* What to work on:
Copy out the entries below in full and exactly.

* Material for the task:
= Beginning of Section =

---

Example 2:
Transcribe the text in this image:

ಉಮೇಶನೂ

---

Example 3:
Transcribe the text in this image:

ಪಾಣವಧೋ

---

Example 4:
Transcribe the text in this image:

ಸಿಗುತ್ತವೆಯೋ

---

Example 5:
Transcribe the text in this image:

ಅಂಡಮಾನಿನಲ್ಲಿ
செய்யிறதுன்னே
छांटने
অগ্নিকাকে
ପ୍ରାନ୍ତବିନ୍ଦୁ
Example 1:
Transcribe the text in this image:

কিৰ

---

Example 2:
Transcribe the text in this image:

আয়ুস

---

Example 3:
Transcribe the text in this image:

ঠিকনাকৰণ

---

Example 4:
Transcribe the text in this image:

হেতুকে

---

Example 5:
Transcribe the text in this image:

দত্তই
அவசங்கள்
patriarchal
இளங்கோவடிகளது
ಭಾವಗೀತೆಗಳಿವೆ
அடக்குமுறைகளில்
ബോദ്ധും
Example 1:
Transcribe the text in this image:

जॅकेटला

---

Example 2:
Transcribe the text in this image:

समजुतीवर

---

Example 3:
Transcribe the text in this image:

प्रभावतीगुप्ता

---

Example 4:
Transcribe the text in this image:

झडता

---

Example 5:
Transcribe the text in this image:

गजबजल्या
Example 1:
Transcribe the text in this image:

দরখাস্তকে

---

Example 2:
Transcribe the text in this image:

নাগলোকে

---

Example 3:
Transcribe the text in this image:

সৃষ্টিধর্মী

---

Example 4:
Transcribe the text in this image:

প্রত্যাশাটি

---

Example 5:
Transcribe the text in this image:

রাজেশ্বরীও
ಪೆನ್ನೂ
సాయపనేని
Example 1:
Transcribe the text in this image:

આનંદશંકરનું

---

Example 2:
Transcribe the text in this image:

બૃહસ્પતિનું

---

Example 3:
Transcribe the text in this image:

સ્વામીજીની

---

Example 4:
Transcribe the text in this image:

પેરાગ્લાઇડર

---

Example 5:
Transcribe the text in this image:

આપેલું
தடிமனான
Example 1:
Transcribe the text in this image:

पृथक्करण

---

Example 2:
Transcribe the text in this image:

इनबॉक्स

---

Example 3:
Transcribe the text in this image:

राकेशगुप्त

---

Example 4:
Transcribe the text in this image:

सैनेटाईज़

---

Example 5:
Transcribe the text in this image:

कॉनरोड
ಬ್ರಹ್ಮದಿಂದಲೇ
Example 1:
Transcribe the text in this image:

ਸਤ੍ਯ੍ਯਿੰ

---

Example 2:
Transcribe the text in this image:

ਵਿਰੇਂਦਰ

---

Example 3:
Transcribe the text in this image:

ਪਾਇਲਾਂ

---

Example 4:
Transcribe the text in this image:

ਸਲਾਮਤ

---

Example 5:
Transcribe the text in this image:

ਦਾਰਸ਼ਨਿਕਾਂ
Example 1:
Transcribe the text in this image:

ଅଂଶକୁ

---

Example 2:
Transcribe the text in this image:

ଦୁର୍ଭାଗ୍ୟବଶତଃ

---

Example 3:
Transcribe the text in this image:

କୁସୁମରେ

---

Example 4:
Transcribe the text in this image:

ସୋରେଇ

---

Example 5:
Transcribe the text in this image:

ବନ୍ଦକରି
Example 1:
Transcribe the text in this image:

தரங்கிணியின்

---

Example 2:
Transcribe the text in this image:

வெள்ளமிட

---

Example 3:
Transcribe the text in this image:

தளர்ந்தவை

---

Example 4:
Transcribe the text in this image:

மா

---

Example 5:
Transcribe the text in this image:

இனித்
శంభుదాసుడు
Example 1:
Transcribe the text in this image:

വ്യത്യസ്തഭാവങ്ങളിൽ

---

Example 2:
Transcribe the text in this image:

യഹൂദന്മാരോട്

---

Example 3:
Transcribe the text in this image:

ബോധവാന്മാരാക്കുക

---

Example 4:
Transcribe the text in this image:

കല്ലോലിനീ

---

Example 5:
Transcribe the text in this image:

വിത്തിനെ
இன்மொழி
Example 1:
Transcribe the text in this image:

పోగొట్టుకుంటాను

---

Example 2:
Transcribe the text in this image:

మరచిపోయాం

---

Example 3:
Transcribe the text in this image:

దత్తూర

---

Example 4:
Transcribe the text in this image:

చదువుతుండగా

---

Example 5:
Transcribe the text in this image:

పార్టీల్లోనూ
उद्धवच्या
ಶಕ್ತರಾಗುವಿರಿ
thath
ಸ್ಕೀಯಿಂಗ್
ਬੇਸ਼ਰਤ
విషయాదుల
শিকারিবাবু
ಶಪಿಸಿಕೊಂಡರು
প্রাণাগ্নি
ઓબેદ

= End of Section =

* Written solution:
---

Example 2:
Transcribe the text in this image:

ಉಮೇಶನೂ

---

Example 3:
Transcribe the text in this image:

ಪಾಣವಧೋ

---

Example 4:
Transcribe the text in this image:

ಸಿಗುತ್ತವೆಯೋ

---

Example 5:
Transcribe the text in this image:

ಅಂಡಮಾನಿನಲ್ಲಿ
செய்யிறதுன்னே
छांटने
অগ্নিকাকে
ପ୍ରାନ୍ତବିନ୍ଦୁ
Example 1:
Transcribe the text in this image:

কিৰ

---

Example 2:
Transcribe the text in this image:

আয়ুস

---

Example 3:
Transcribe the text in this image:

ঠিকনাকৰণ

---

Example 4:
Transcribe the text in this image:

হেতুকে

---

Example 5:
Transcribe the text in this image:

দত্তই
அவசங்கள்
patriarchal
இளங்கோவடிகளது
ಭಾವಗೀತೆಗಳಿವೆ
அடக்குமுறைகளில்
ബോദ്ധും
Example 1:
Transcribe the text in this image:

जॅकेटला

---

Example 2:
Transcribe the text in this image:

समजुतीवर

---

Example 3:
Transcribe the text in this image:

प्रभावतीगुप्ता

---

Example 4:
Transcribe the text in this image:

झडता

---

Example 5:
Transcribe the text in this image:

गजबजल्या
Example 1:
Transcribe the text in this image:

দরখাস্তকে

---

Example 2:
Transcribe the text in this image:

নাগলোকে

---

Example 3:
Transcribe the text in this image:

সৃষ্টিধর্মী

---

Example 4:
Transcribe the text in this image:

প্রত্যাশাটি

---

Example 5:
Transcribe the text in this image:

রাজেশ্বরীও
ಪೆನ್ನೂ
సాయపనేని
Example 1:
Transcribe the text in this image:

આનંદશંકરનું

---

Example 2:
Transcribe the text in this image:

બૃહસ્પતિનું

---

Example 3:
Transcribe the text in this image:

સ્વામીજીની

---

Example 4:
Transcribe the text in this image:

પેરાગ્લાઇડર

---

Example 5:
Transcribe the text in this image:

આપેલું
தடிமனான
Example 1:
Transcribe the text in this image:

पृथक्करण

---

Example 2:
Transcribe the text in this image:

इनबॉक्स

---

Example 3:
Transcribe the text in this image:

राकेशगुप्त

---

Example 4:
Transcribe the text in this image:

सैनेटाईज़

---

Example 5:
Transcribe the text in this image:

कॉनरोड
ಬ್ರಹ್ಮದಿಂದಲೇ
Example 1:
Transcribe the text in this image:

ਸਤ੍ਯ੍ਯਿੰ

---

Example 2:
Transcribe the text in this image:

ਵਿਰੇਂਦਰ

---

Example 3:
Transcribe the text in this image:

ਪਾਇਲਾਂ

---

Example 4:
Transcribe the text in this image:

ਸਲਾਮਤ

---

Example 5:
Transcribe the text in this image:

ਦਾਰਸ਼ਨਿਕਾਂ
Example 1:
Transcribe the text in this image:

ଅଂଶକୁ

---

Example 2:
Transcribe the text in this image:

ଦୁର୍ଭାଗ୍ୟବଶତଃ

---

Example 3:
Transcribe the text in this image:

କୁସୁମରେ

---

Example 4:
Transcribe the text in this image:

ସୋରେଇ

---

Example 5:
Transcribe the text in this image:

ବନ୍ଦକରି
Example 1:
Transcribe the text in this image:

தரங்கிணியின்

---

Example 2:
Transcribe the text in this image:

வெள்ளமிட

---

Example 3:
Transcribe the text in this image:

தளர்ந்தவை

---

Example 4:
Transcribe the text in this image:

மா

---

Example 5:
Transcribe the text in this image:

இனித்
శంభుదాసుడు
Example 1:
Transcribe the text in this image:

വ്യത്യസ്തഭാവങ്ങളിൽ

---

Example 2:
Transcribe the text in this image:

യഹൂദന്മാരോട്

---

Example 3:
Transcribe the text in this image:

ബോധവാന്മാരാക്കുക

---

Example 4:
Transcribe the text in this image:

കല്ലോലിനീ

---

Example 5:
Transcribe the text in this image:

വിത്തിനെ
இன்மொழி
Example 1:
Transcribe the text in this image:

పోగొట్టుకుంటాను

---

Example 2:
Transcribe the text in this image:

మరచిపోయాం

---

Example 3:
Transcribe the text in this image:

దత్తూర

---

Example 4:
Transcribe the text in this image:

చదువుతుండగా

---

Example 5:
Transcribe the text in this image:

పార్టీల్లోనూ
उद्धवच्या
ಶಕ್ತರಾಗುವಿರಿ
thath
ಸ್ಕೀಯಿಂಗ್
ਬੇਸ਼ਰਤ
విషయాదుల
শিকারিবাবু
ಶಪಿಸಿಕೊಂಡರು
প্রাণাগ্নি
ઓબેદ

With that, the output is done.